In summary, the important bits of Transitlog-Server are the resolvers, the data sources (src/datasources), the Creators and the Object factories.

Run the server

To run the app you need a recent version of Node. The app uses a Redis cache, so you need to either run one locally with Docker or connect to a Redis server. It also talks directly to the JORE History database, so you need that running locally or available for connection.

1. Start the Redis cache

docker run -p 0.0.0.0:6379:6379 --name transitlog-redis -d --rm redis:latest

If, for whatever reason, you need to reset or refresh the cache just recreate the container. All the data will be gone if you don't use a volume.

Alternatively, use an Azure redis server.

2. Connect to Postgres

Both JORE and HFP data are served from the same Citus cluster. Ensure that your IP is whitelisted for the postgres server in Azure.

3. Adjust your env settings

Copy the .env.production file into simply .env and adjust your environment settings as needed. You need to at least set:

The rest can be as they are in the .env.production file or are optional for local development. You can find values for all of these in the deployment repos.

4. Develop

  1. Run yarn to install dependencies
  2. Run yarn start to start the server in watch mode.

If you change the GraphQL schema, run yarn run codegen to update the types.

5. Production

Run yarn production to start a Forever process that runs the server in production mode.

6. Docker

To run the whole server as a Docker container, first build the container:

docker build -t hsldevcom/transitlog-server .

Then run it:

docker run -p 0.0.0.0:4000:4000 --env REDIS_HOST=transitlog-redis --name transitlog-server hsldevcom/transitlog-server

The .env.production file will be used as the .env config automatically.

Deployment

To deploy a new version of Transitlog Server to an environment, first build a Docker image and push it to the Docker Hub. Then run the pipeline in the deployment repo.
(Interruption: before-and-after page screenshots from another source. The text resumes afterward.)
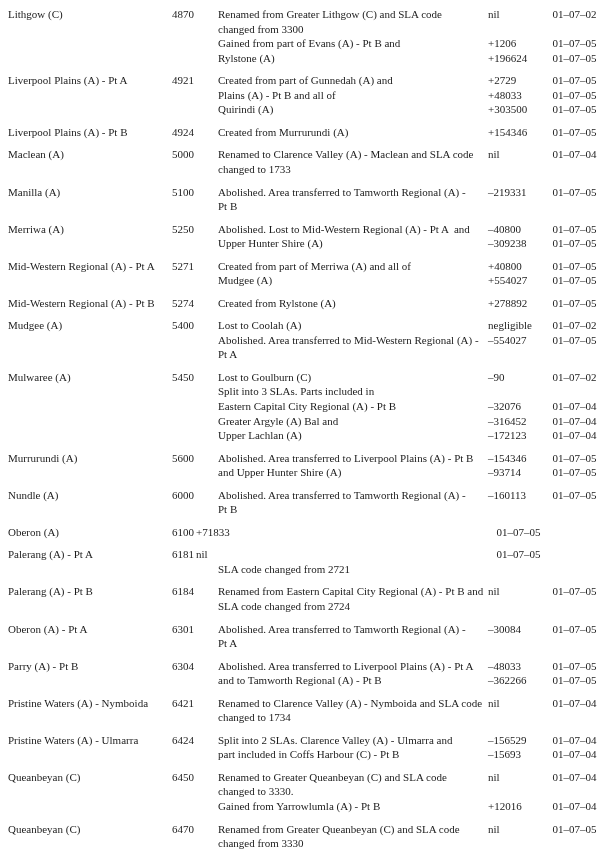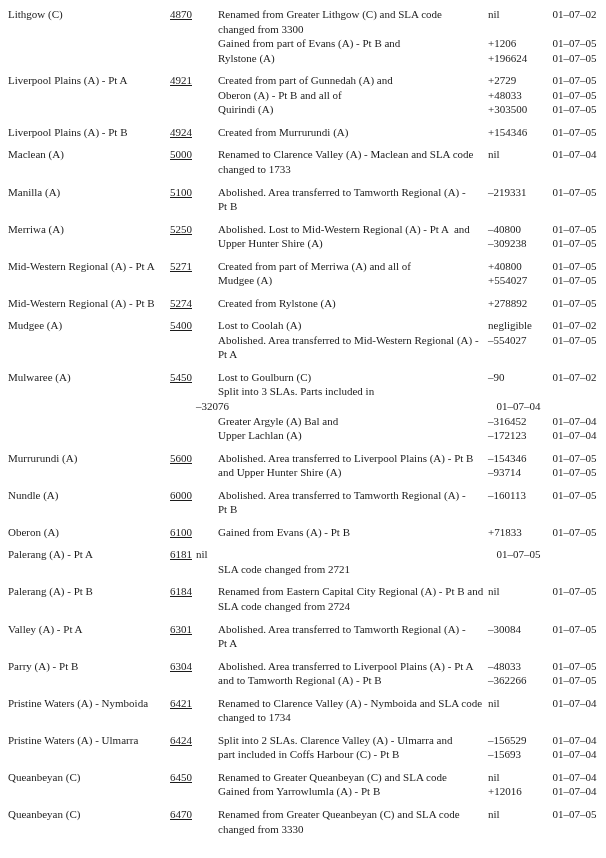--- a/index.html
+++ b/index.html
@@ -35,9 +35,8 @@
     overflow: visible;
   }
   .c-code {
-    text-align: center;
+    text-align: right;
     white-space: pre;
-    text-decoration: underline;
   }
   .c-desc {
     padding-left: 24px;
If you are following the deployment branch procedure with Github actions as outlined in the Transitlog UI documentation, read on.

Build production image

Use one of these scripts to build and push an image to the environment of your choosing, or all environments. Before running the script, ensure that you are logged in to Docker hub through Docker as the script will try to push the image.

./deploy-env.sh

A custom build script that builds a Docker image for a specific environment. When asked, press the number for the environment you want to build for.

./deploy-all.sh

Builds and tags Docker images for all environments.

Deployment repos

The app is deployed to a Docker swarm running on Azure. The deployment itself is managed by Gitlab pipelines, one repo for each environment. This repo also contains the service configuration for the app in the swarm, as well as the nginx configuration.
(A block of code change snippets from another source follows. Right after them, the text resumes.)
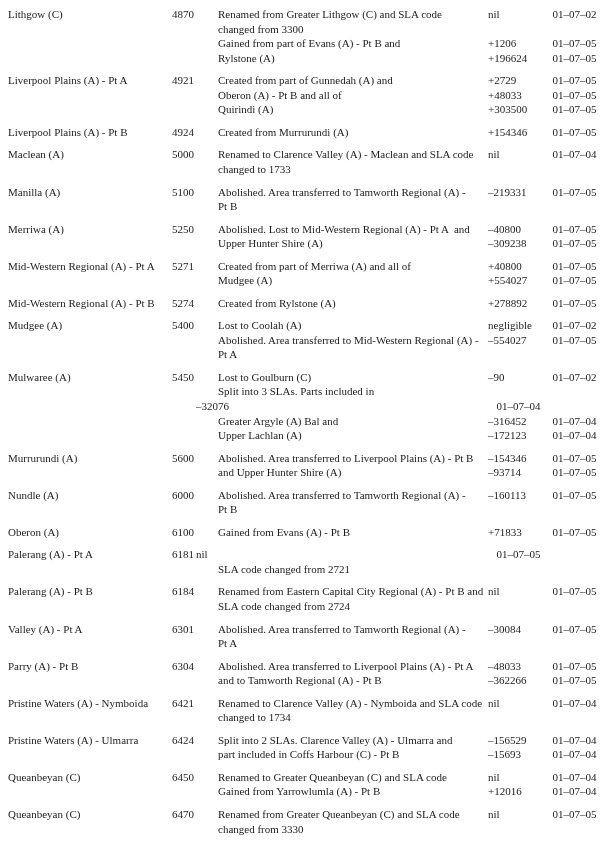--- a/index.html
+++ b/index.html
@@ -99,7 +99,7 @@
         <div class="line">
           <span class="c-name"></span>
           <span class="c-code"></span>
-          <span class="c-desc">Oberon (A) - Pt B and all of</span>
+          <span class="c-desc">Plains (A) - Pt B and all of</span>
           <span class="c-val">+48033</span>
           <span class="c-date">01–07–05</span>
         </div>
After you've built and pushed an image for an environment, run the pipeline in the corresponding deployment repo:

Merge into environment branches

Once you are finished with an update, merge master into the staging and staging into the production branch as the update is tested and approved. This is important, as the Github Actions workflow (outlined in the Transitlog UI docs) also builds and pushes the server app based on code from these branches. If the staging and production branches are not updated, the server will potentially be downgraded as a result of using the Github actions workflow.

Github actions

The server repo does not have Github actions workflows, but the actions workflows of the UI repo will pull, build and push a new Docker image based on the code in the staging and production branches. See the Transitlog UI repo for an outline of the Github Actions workflow.

Useful commands

yarn start

Starts the server in development mode with change watches.

yarn run codegen

Updates the Typescript types from the schema. ALWAYS RUN THIS after changing the schema!